Within the records, which lines hold the string "down"? Report each one by copying it.

### Given data

════════════════════

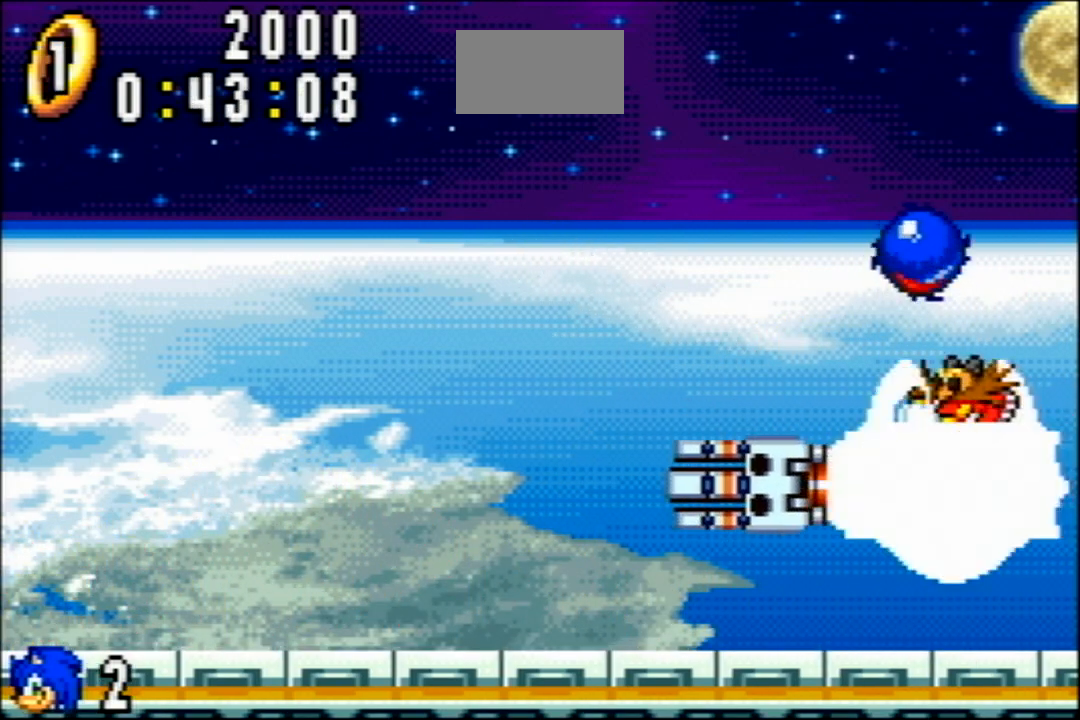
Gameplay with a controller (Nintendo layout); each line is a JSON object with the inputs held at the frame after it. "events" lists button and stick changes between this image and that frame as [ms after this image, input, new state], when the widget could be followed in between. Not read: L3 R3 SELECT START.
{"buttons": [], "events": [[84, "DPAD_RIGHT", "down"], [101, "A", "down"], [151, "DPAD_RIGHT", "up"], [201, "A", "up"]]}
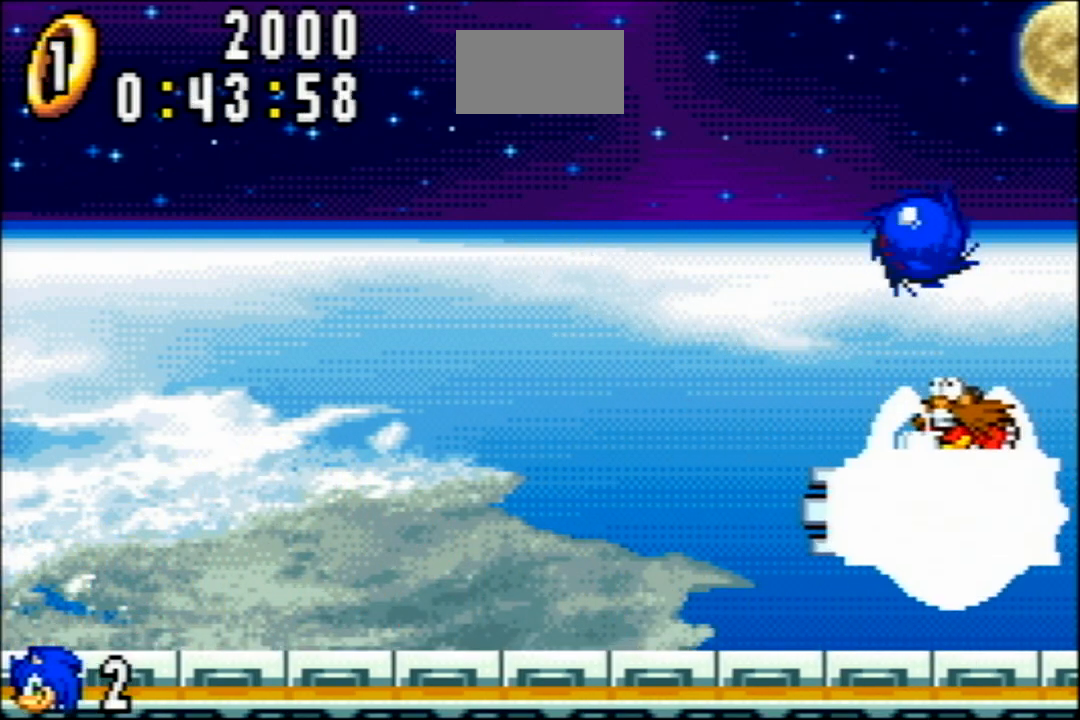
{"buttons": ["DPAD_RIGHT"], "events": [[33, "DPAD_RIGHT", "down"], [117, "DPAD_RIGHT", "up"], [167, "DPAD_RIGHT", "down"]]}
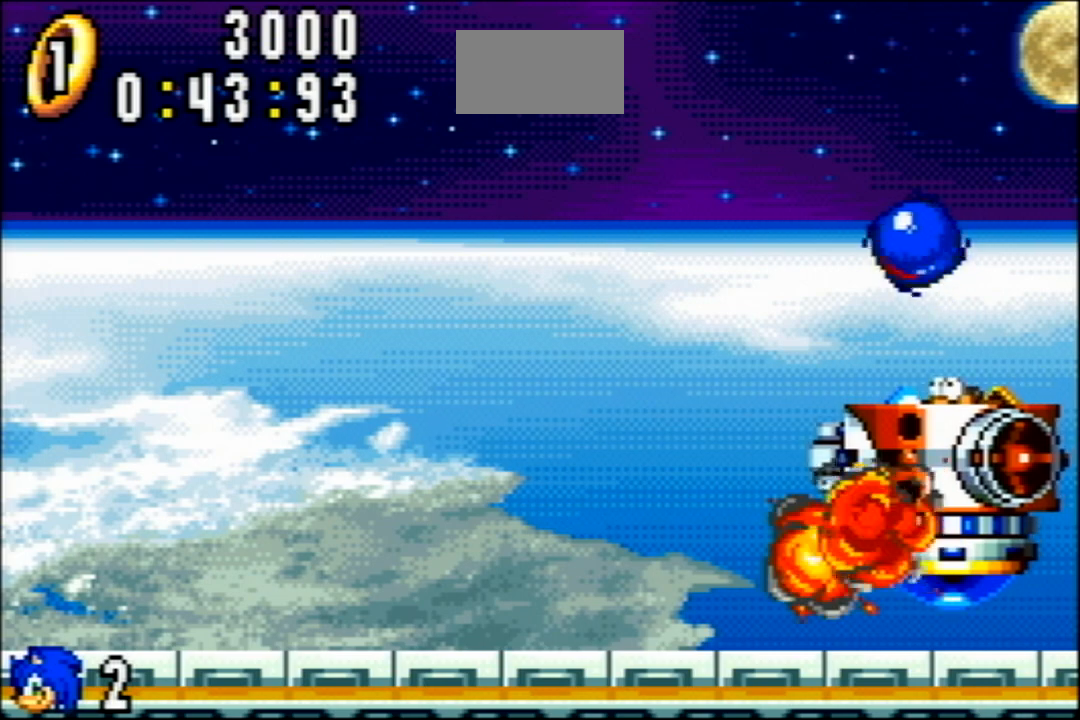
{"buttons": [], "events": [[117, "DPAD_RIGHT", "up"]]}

════════════════════

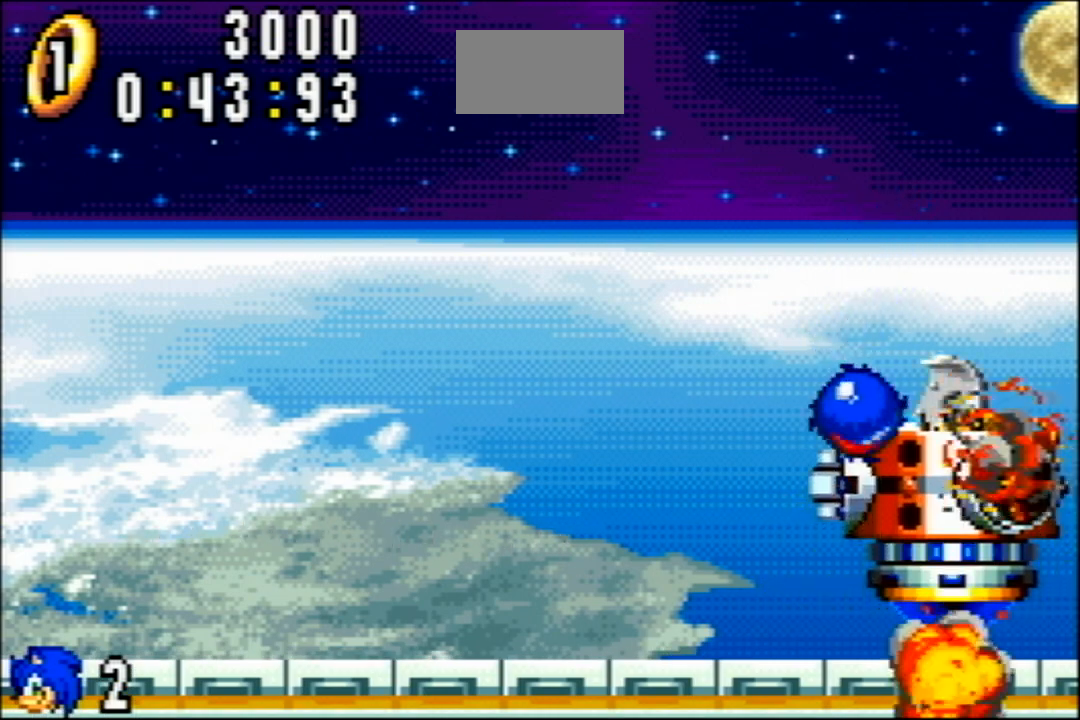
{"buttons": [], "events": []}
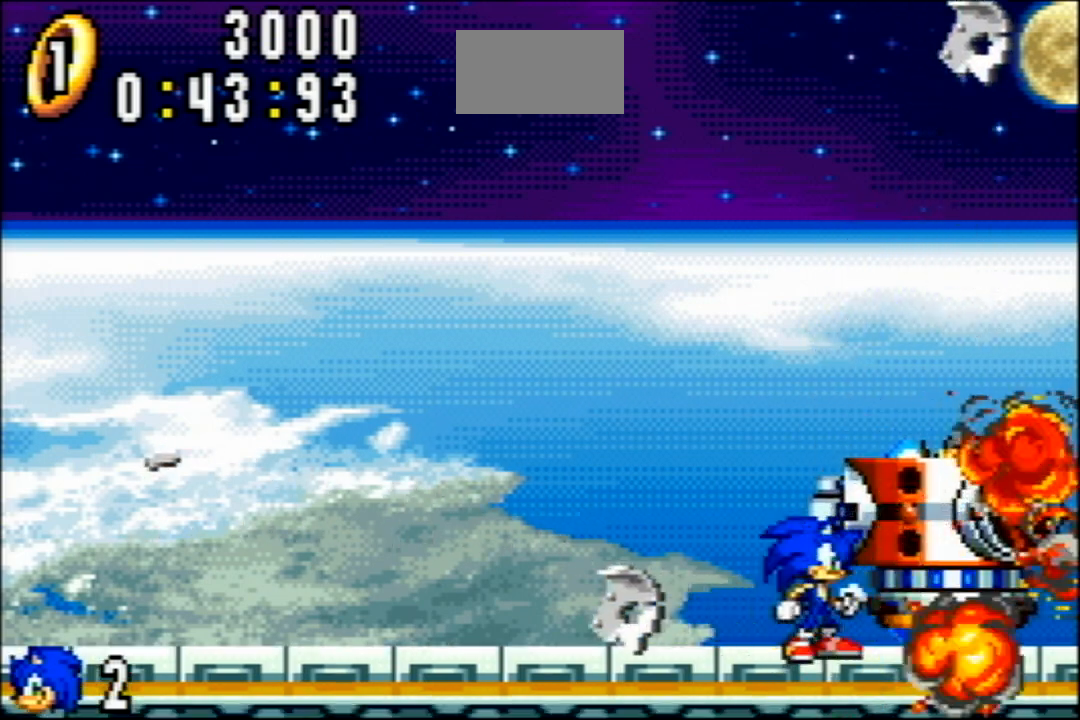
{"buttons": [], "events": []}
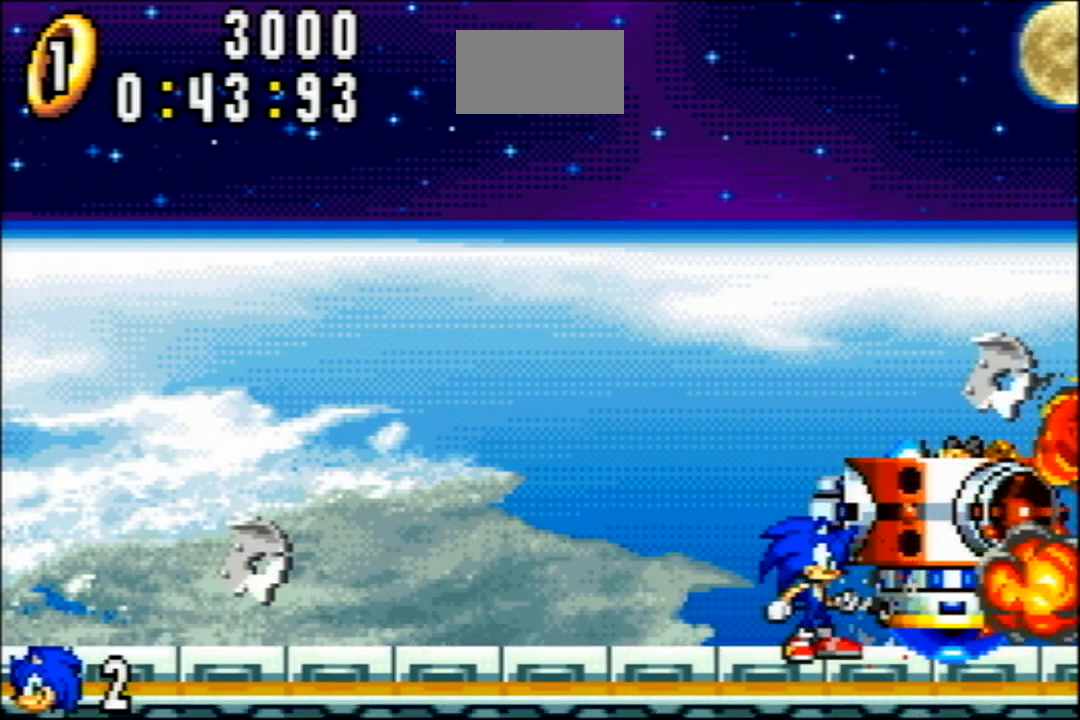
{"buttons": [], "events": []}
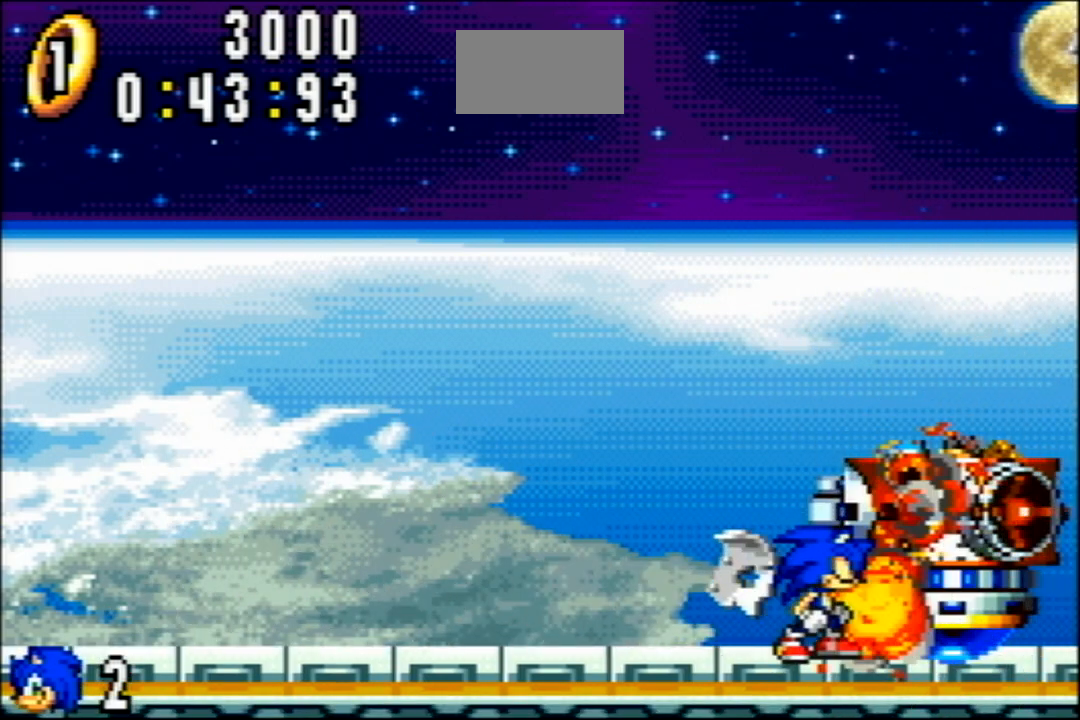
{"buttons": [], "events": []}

════════════════════

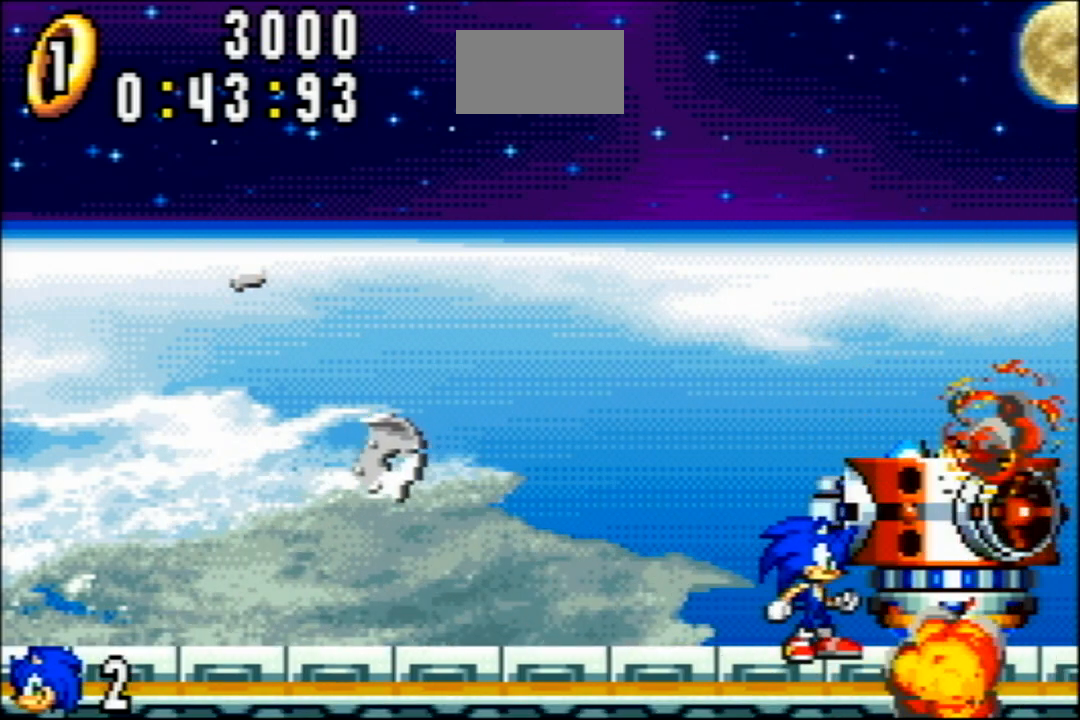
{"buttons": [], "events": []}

════════════════════

### Result
{"buttons": [], "events": [[84, "DPAD_RIGHT", "down"], [101, "A", "down"], [151, "DPAD_RIGHT", "up"], [201, "A", "up"]]}
{"buttons": ["DPAD_RIGHT"], "events": [[33, "DPAD_RIGHT", "down"], [117, "DPAD_RIGHT", "up"], [167, "DPAD_RIGHT", "down"]]}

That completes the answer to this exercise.